### Exercise prompt
In the records below, reproduce the part that opens with the line containing "pose: elev=151.4 azim=294.3" and closes with the line containing "Dot at: (275, 380)". Leave out the pictures.

### Material supplied

----------

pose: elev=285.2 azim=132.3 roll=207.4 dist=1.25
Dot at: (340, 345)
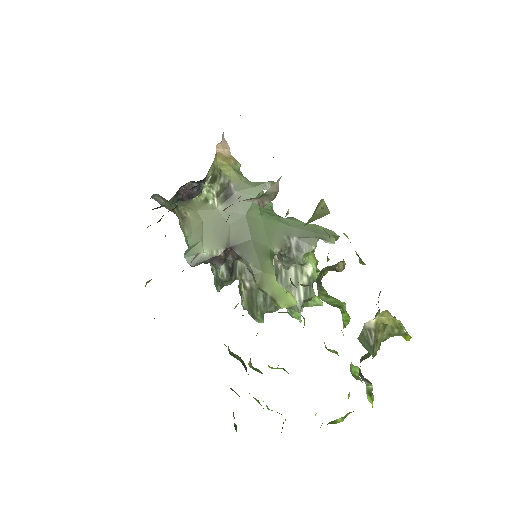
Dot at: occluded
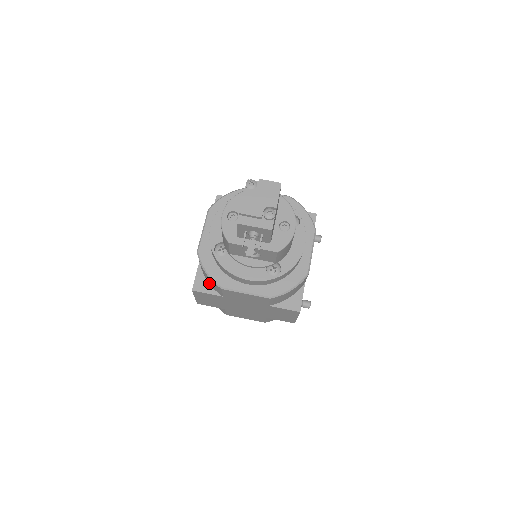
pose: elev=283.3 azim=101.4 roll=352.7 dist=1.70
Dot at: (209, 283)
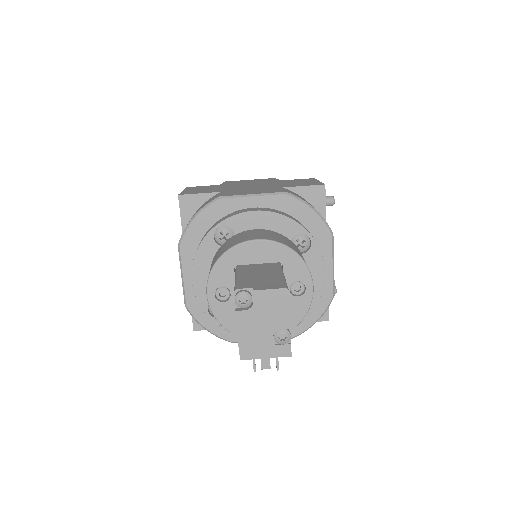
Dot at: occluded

----------

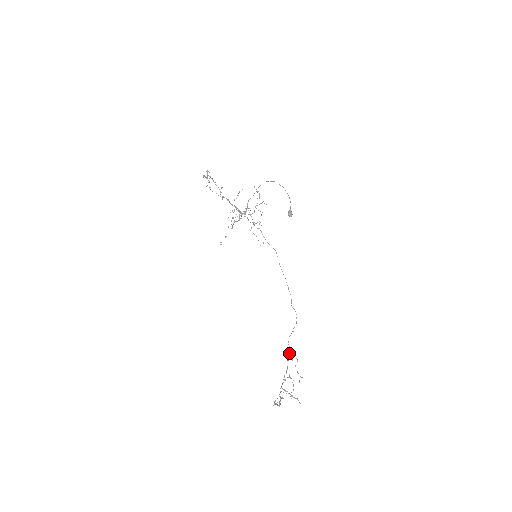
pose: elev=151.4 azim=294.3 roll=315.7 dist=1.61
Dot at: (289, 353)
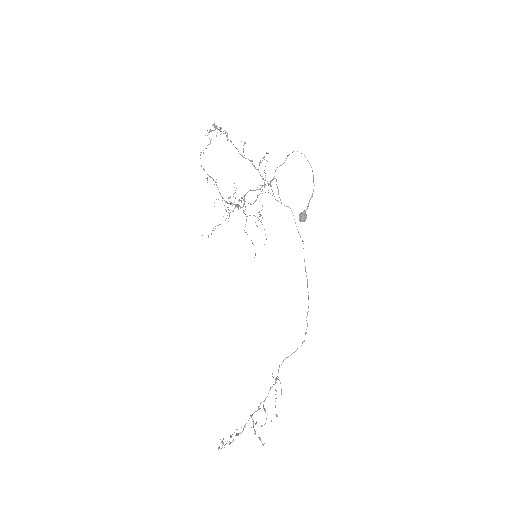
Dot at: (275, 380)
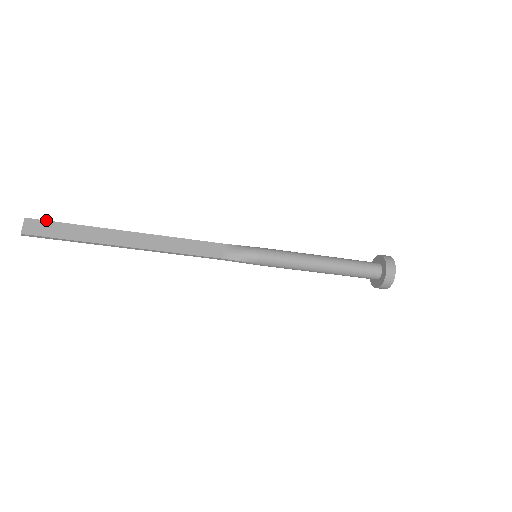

----------

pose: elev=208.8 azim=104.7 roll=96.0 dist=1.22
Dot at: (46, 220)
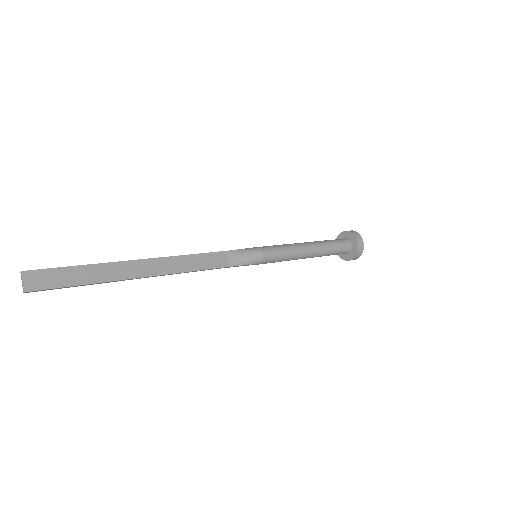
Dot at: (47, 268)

----------

### Correct result
pose: elev=151.4 azim=294.3 roll=315.7 dist=1.61
Dot at: (289, 353)
Dot at: (275, 380)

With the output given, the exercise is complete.